Les psychiatres sont quant à eux moqués pour leurs rapports avec les patients, ramenant tout au sexe ou à un conflit parental. « Que fait un psychiatre quand son patient est absent à son RDV ? Il commence sans lui », s’amusent les médecins.
Une jeune femme arrive chez le médecin : voilà, docteur, à chaque fois que je suis seule dans une pièce avec un homme, j’éprouve une irrésistible envie de faire l’amour avec lui… Est-ce que ça porte un nom ? Mais bien sûr mademoiselle, répond le docteur en dégrafant sa ceinture, ça s’appelle une excellente nouvelle !
D’une manière générale, les médecins sont décrits comme « incompétents », en décalage avec la demande des patients, « iatrogènes et faisant des erreurs médicales parfois mortelles ».
Leur personnalité n’a rien à envier à celle du Dr House : ils sont « mégalomanes, prétentieux, moqueurs, cyniques… ». Ils se montrent aussi « méprisants avec les patients », « décidant tout à leur place ou bien oubliant parfois leur présence ». À l’inverse, certaines histoires leur attribuent quelques qualités (de manière contradictoire) : ils ont de l’humour, sont dévoués à leurs patients, travailleurs, bons vivants, compétents...
L’humour carabin, à connotation sexuelle, est fréquent, les médecins étant perçus comme « salaces, obsédés, voire immoraux... ». Il faut noter que 63 % des répondants étaient des hommes...
Les médecins, adeptes de l’autodérision
Ces stéréotypes sont-ils, au moins en partie, le reflet de la réalité ? « C’est impossible, voire dangereux » de tirer une telle conclusion, écrivent Damien Maurin, Clément Pacault et Brieuc Galès.

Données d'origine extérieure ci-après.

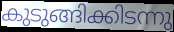
കുടുങ്ങിക്കിടന്നു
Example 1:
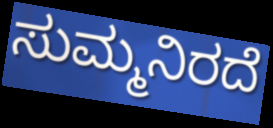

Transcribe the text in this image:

ಸುಮ್ಮನಿರದೆ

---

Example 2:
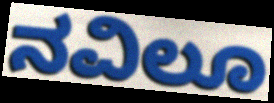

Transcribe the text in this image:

ನವಿಲೂ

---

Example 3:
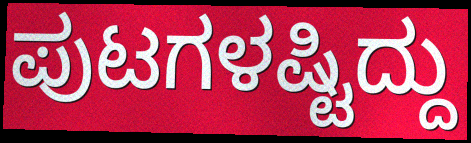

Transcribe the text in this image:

ಪುಟಗಳಷ್ಟಿದ್ದು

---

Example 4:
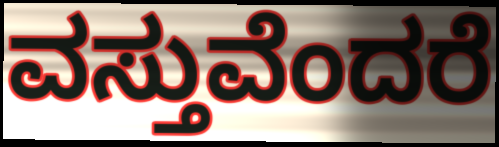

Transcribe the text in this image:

ವಸ್ತುವೆಂದರೆ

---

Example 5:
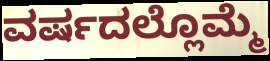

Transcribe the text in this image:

ವರ್ಷದಲ್ಲೊಮ್ಮೆ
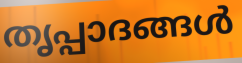
തൃപ്പാദങ്ങൾ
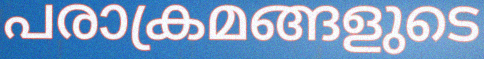
പരാക്രമങ്ങളുടെ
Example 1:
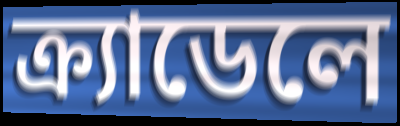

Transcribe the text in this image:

ক্র্যাডেলে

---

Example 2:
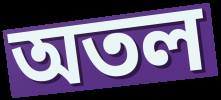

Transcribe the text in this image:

অতল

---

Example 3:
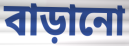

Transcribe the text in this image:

বাড়ানো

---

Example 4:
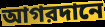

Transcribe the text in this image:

আগরদানে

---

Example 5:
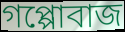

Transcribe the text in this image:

গপ্পোবাজ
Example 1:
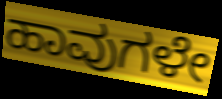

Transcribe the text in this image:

ಹಾವುಗಳೇ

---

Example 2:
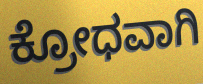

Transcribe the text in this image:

ಕ್ರೋಧವಾಗಿ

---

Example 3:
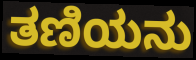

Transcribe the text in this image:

ತಣಿಯನು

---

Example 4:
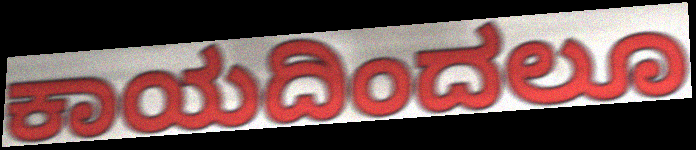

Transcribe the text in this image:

ಕಾಯದಿಂದಲೂ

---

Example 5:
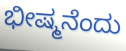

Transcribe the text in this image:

ಭೀಷ್ಮನೆಂದು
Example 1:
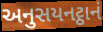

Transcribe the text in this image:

અનુસયનટ્ઠાનં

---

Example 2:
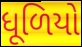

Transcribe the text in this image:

ધૂળિયો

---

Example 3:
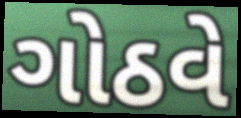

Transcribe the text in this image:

ગોઠવે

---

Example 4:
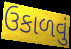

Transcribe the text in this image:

ઉકાળવું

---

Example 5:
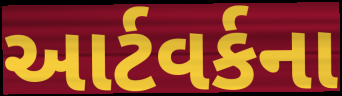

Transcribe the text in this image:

આર્ટવર્કના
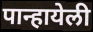
पान्हायेली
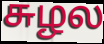
சுழல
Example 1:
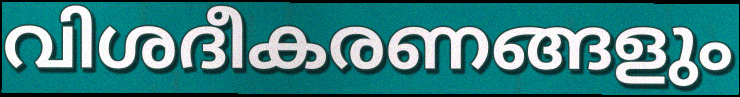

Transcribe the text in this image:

വിശദീകരണങ്ങളും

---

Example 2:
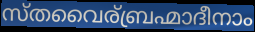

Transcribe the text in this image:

സ്തവൈര്ബ്രഹ്മാദീനാം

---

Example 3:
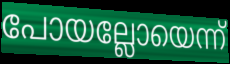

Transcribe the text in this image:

പോയല്ലോയെന്ന്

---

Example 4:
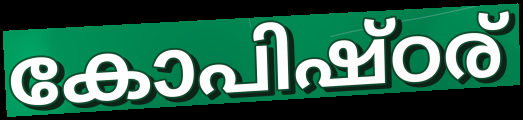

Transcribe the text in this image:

Notamment parce que, insistent-ils, la caricature est indispensable pour accentuer l’effet humoristique de la blague.
Mais aussi parce que la réalité contredit souvent les stéréotypes véhiculés par ces histoires drôles : les chirurgiens, décrits comme idiots, réussissent pourtant brillamment leurs études et il est bien rare de voir un patient endormi par un anesthésiste se réveiller en cours d’opération…
Un signe d’appartenance au corps médical ?
Les auteurs de l’étude tentent quelques explications. « Bien que connotés négativement, les stéréotypes peuvent être une marque de confraternité, les médecins se moquant d’eux-mêmes, renforçant ainsi leur appartenance au corps médical », écrivent-ils. La compétition permanente entre les médecins, d’abord pendant les études, puis au cours de la carrière professionnelle, pourrait également expliquer ce comportement.
« Ceci dit, les sciences sociales nous disent quand même que ce qui nous fait rire, c’est un peu ce qu’on pense aussi », nuance le Dr Maurin. Cette image négative du médecin véhiculée à travers la blague médicale peut-il influencer les rapports entre confrères ? Les patients pourraient-ils en pâtir ? Les auteurs de l’étude se posent la question : si certains médecins expriment de la dérision vis-à-vis de leurs confrères, comment vont-ils les considérer au moment de leur demander un avis ou de leur adresser un malade ? « Nous pensons que ces stéréotypes restent dans le domaine de l’imaginaire », répondent-ils. « Mais cela mérite d'être creusé », confie le Dr Maurin. Ce sera l'objet d'une prochaine étude.